**ACTIVITY:**
In the layer 2/3 gene expression text, rewrite the stretch starting at "To approximate expression" and ending at "types (Fig. 2D,E).", substituting "edgeR" for each "DESeq".

**PASSAGE PROVIDED:**
━━━━━━━━━━━━━━━━━━━━

DESeq differential expression analysis reveals transcripts enriched in layer 2/3
To determine novel genes enriched in layer 2/3 of developing visual cortex, Sepw1-pure, WT-pure, and Nr5a1-pure RNA sample types were sequenced to a depth ranging from 21–38 million reads (SRA accession number: SRP097635). FastQC reports demonstrated high sequence quality (average per base sequence quality > 30 at all positions) and low duplication rates (>70% remaining after deduplicaton) for all samples after trimming and filtering sequences. Over 90% of reads for all samples uniquely mapped to the mouse genome (Cunningham et al., 2014) using the splice-aware GSNAP (Wu and Nacu, 2010). Mapped sequences that aligned to particular genes were then counted using the python program htseq-count, filtered to remove genes with low reads (Robinson et al., 2010), and normalized to counts per million using the DESeq package (version 1.24.0) in R (Anders and Huber, 2010, 2012). Removing low-count transcripts reduced the total number of genes analyzed by DESeq from 22,078 (entire mouse transcriptome) to 13,849 for the Sepw1-Nr5a1 comparison or 13,891 for the Sepw1-WT comparison.
To approximate expression differences between samples, we generated a multiple dimensional scaling plot using the limma package in R (Ritchie et al., 2015; Law et al., 2016), which revealed the three sample types formed distinct clusters (Fig. 2A). We then performed pairwise comparisons between Sepw1-pure and WT-pure or Sepw1-pure and Nr5a1-pure sample types in DESeq (Anders and Huber, 2012) to determine genes with differential expression. The dispersion values for the filtered count data and fitted curve calculated for the negative binomial statistical model used in DESeq (Anders and Huber, 2012), are shown in Figure 2B (Sepw1 vs Nr5a1) and 2C (Sepw1 vs WT). Genes with DESeq calculated adjusted p > 0.1 were considered differentially expressed between sample types (Fig. 2D,E).
We next analyzed the success of the Sepw1-WT and Sepw1-Nr5a1 comparisons by identifying whether the Sepw1-gene enrichments obtained via DESeq differential expression analysis met experimental expectations. We expected to see an enrichment of genes found in upper cortical layers when Sepw1-pure sample types were compared to WT-pure or Nr5a1-pure sample types. Upper cortical layer-enriched genes can be thought of as our “signal” for this experiment, and genes expressed in lower cortical layers can be thought of as “noise.” For an unbiased description of layer-enriched genes, we used an online transcriptomic atlas of mouse neocortical layers published in Belgard et al. (2011). Although this database was created using adult rather than P12 mice, layer-defining gene expression appears to be relatively consistent after the first postnatal week when neurons have largely finished migrating (Ignacio et al., 1995). With a few exceptions (e.g., Pou3f1), we found similar expression patterns for Sepw1-enriched genes at both P14 and in adult mice after examining Allen Brain Atlas in situs at both time points (Fig. 5B).

━━━━━━━━━━━━━━━━━━━━

**RECORD EXCERPTS:**
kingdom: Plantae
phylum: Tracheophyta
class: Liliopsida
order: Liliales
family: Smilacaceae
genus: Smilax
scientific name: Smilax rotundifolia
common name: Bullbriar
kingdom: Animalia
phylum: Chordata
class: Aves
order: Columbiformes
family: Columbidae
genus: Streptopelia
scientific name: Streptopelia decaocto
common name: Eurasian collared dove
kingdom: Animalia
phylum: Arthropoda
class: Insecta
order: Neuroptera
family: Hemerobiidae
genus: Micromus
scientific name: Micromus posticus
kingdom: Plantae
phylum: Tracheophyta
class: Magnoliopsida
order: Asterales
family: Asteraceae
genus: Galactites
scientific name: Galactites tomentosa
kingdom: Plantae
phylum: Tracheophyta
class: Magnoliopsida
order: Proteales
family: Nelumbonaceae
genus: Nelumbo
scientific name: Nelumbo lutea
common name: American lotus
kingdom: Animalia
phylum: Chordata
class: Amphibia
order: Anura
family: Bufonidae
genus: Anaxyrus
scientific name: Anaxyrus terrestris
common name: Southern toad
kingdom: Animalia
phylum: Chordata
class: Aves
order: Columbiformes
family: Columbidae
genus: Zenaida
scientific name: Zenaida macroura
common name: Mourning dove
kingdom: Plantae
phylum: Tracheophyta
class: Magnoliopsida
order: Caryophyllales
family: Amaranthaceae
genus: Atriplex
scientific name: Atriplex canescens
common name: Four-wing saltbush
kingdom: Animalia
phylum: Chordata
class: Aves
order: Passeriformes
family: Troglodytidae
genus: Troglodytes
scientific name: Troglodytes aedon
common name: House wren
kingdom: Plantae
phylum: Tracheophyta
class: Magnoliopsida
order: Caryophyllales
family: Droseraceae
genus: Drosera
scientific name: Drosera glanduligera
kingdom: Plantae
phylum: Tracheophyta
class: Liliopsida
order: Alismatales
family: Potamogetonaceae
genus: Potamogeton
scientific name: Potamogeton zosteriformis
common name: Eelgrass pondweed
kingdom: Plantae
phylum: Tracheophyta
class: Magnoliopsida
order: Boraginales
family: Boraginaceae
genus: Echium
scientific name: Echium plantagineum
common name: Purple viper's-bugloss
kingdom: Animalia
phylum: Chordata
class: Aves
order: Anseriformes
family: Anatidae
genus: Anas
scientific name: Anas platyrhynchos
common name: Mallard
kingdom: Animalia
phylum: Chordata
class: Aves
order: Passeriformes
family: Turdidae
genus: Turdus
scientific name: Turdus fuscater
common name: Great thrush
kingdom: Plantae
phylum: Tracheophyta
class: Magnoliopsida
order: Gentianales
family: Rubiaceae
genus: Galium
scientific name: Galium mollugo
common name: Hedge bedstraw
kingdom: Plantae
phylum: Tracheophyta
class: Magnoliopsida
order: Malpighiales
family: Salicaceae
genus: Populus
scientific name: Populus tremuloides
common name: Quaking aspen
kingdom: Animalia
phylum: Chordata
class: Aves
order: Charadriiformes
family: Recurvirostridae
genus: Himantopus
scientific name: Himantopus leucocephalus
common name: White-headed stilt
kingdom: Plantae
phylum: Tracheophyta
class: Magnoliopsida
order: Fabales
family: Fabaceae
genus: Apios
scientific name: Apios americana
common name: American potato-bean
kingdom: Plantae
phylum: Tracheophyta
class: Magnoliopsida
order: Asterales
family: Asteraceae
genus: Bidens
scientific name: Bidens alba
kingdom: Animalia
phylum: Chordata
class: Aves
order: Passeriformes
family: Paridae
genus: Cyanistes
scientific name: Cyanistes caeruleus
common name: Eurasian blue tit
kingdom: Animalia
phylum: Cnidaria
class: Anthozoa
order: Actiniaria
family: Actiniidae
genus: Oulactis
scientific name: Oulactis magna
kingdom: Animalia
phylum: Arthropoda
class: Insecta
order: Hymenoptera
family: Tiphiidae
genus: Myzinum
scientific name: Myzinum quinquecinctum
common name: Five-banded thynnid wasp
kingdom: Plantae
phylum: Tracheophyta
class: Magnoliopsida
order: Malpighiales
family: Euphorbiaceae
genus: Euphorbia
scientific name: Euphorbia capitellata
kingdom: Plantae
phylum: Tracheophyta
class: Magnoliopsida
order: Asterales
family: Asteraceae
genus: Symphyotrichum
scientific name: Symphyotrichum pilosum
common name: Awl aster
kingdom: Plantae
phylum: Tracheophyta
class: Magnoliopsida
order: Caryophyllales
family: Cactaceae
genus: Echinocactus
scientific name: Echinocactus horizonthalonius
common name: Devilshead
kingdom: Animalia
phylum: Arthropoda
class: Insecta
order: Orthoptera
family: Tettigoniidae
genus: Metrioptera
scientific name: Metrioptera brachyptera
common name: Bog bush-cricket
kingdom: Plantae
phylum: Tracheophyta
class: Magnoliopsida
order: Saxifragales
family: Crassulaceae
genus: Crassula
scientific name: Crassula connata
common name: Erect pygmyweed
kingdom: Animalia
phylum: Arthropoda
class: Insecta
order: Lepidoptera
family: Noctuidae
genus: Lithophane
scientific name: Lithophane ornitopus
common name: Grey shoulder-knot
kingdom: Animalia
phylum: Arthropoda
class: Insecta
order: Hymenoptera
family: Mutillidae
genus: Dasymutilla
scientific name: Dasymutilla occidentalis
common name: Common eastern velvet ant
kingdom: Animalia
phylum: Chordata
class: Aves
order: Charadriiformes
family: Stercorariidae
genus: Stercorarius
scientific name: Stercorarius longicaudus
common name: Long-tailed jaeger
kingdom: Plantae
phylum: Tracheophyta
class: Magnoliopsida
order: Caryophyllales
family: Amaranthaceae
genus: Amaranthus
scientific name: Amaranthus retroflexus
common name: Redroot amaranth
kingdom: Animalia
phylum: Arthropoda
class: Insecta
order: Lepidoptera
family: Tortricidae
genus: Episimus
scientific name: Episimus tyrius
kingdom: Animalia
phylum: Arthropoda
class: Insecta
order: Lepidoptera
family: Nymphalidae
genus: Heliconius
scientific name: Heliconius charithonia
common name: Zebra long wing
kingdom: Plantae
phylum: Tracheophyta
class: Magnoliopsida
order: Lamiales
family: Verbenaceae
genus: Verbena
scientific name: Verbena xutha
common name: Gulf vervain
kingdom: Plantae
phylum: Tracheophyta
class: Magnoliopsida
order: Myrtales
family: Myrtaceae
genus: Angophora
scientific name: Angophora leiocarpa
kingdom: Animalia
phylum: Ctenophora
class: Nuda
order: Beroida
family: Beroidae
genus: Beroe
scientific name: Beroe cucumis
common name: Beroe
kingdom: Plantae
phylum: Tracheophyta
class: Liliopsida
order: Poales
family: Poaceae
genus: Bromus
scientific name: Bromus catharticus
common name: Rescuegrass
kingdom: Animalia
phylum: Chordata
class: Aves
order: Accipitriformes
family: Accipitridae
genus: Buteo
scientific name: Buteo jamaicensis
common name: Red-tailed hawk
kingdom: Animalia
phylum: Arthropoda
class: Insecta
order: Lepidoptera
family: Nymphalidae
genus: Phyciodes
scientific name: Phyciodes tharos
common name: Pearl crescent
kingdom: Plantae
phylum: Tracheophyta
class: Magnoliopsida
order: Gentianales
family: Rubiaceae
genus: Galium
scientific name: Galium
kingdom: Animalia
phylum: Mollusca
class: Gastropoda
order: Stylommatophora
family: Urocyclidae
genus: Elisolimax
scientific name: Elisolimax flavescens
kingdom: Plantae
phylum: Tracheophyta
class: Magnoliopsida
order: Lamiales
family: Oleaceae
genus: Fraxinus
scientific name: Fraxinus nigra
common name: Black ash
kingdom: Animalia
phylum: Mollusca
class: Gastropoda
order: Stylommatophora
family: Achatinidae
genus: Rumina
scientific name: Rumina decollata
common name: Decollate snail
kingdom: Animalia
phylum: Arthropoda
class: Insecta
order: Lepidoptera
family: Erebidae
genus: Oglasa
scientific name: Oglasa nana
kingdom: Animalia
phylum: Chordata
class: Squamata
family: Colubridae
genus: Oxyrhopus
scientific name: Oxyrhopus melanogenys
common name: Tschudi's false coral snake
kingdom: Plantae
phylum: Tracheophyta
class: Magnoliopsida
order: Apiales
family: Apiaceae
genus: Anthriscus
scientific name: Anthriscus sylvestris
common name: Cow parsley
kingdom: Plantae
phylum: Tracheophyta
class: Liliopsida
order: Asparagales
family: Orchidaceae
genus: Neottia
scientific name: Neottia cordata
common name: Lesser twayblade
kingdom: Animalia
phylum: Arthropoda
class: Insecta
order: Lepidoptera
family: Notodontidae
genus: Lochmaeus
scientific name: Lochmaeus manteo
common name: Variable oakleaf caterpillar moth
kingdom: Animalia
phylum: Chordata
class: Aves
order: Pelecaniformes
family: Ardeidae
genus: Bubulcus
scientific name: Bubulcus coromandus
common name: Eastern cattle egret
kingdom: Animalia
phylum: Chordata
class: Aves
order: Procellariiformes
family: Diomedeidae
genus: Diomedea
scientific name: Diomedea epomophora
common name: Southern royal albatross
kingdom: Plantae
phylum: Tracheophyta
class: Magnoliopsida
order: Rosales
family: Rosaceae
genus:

━━━━━━━━━━━━━━━━━━━━

**EXERCISE ANSWER:**
To approximate expression differences between samples, we generated a multiple dimensional scaling plot using the limma package in R (Ritchie et al., 2015; Law et al., 2016), which revealed the three sample types formed distinct clusters (Fig. 2A). We then performed pairwise comparisons between Sepw1-pure and WT-pure or Sepw1-pure and Nr5a1-pure sample types in edgeR (Anders and Huber, 2012) to determine genes with differential expression. The dispersion values for the filtered count data and fitted curve calculated for the negative binomial statistical model used in edgeR (Anders and Huber, 2012), are shown in Figure 2B (Sepw1 vs Nr5a1) and 2C (Sepw1 vs WT). Genes with edgeR calculated adjusted p > 0.1 were considered differentially expressed between sample types (Fig. 2D,E).